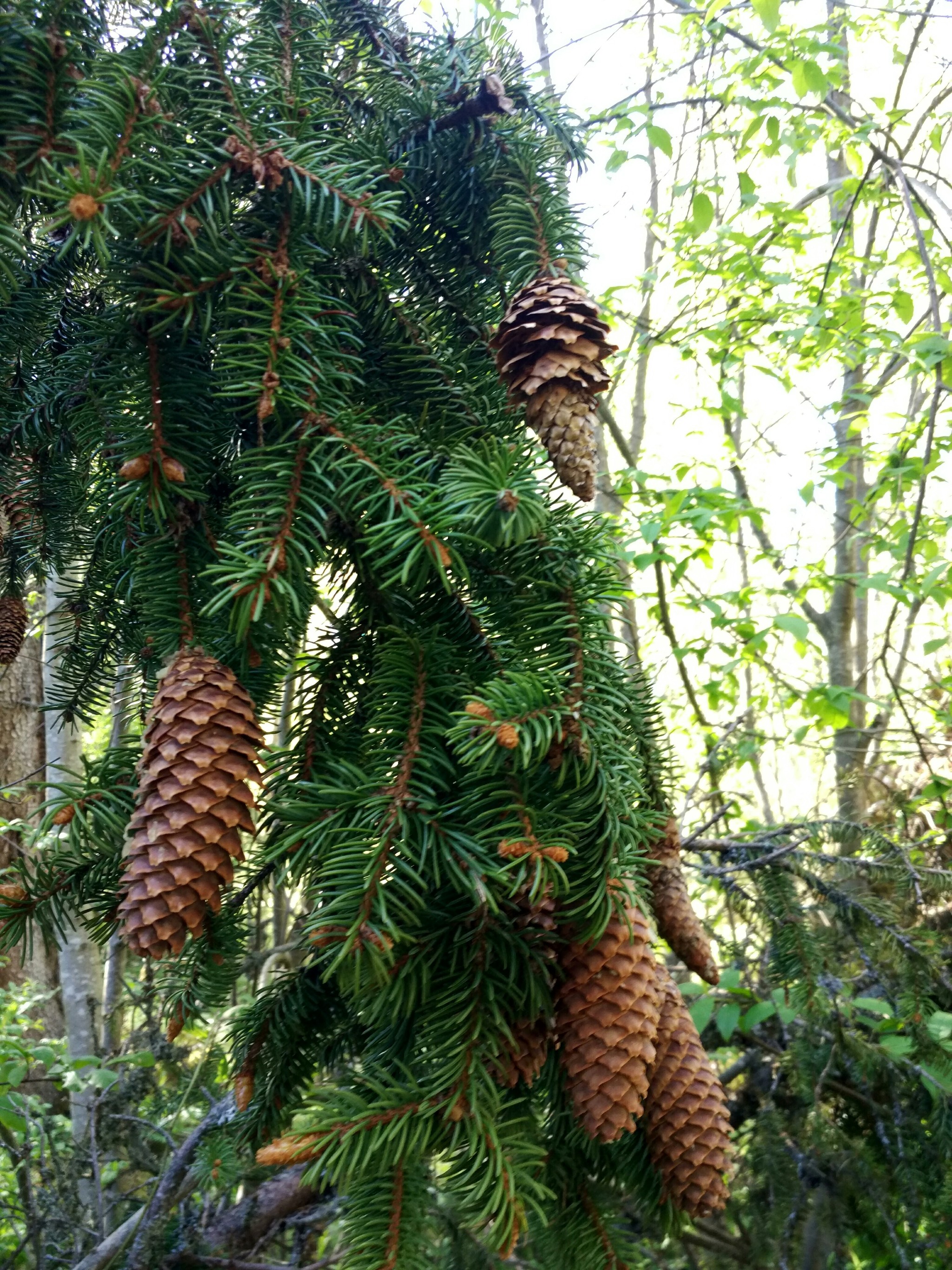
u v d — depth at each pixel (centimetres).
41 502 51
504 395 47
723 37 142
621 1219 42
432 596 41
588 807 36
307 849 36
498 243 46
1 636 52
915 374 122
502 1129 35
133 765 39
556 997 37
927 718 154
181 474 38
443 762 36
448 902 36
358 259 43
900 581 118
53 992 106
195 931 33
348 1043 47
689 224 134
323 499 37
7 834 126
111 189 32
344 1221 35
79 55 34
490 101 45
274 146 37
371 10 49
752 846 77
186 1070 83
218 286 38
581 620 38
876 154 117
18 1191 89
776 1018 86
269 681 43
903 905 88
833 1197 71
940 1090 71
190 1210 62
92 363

* **WHAT THE TASK ASKS**
The listing above is to be retyped exactly, with all pictures left out.

* **RESPONSE FOR THIS EXERCISE**
u v d — depth at each pixel (centimetres).
41 502 51
504 395 47
723 37 142
621 1219 42
432 596 41
588 807 36
307 849 36
498 243 46
1 636 52
915 374 122
502 1129 35
133 765 39
556 997 37
927 718 154
181 474 38
443 762 36
448 902 36
358 259 43
900 581 118
53 992 106
195 931 33
348 1043 47
689 224 134
323 499 37
7 834 126
111 189 32
344 1221 35
79 55 34
490 101 45
274 146 37
371 10 49
752 846 77
186 1070 83
218 286 38
581 620 38
876 154 117
18 1191 89
776 1018 86
269 681 43
903 905 88
833 1197 71
940 1090 71
190 1210 62
92 363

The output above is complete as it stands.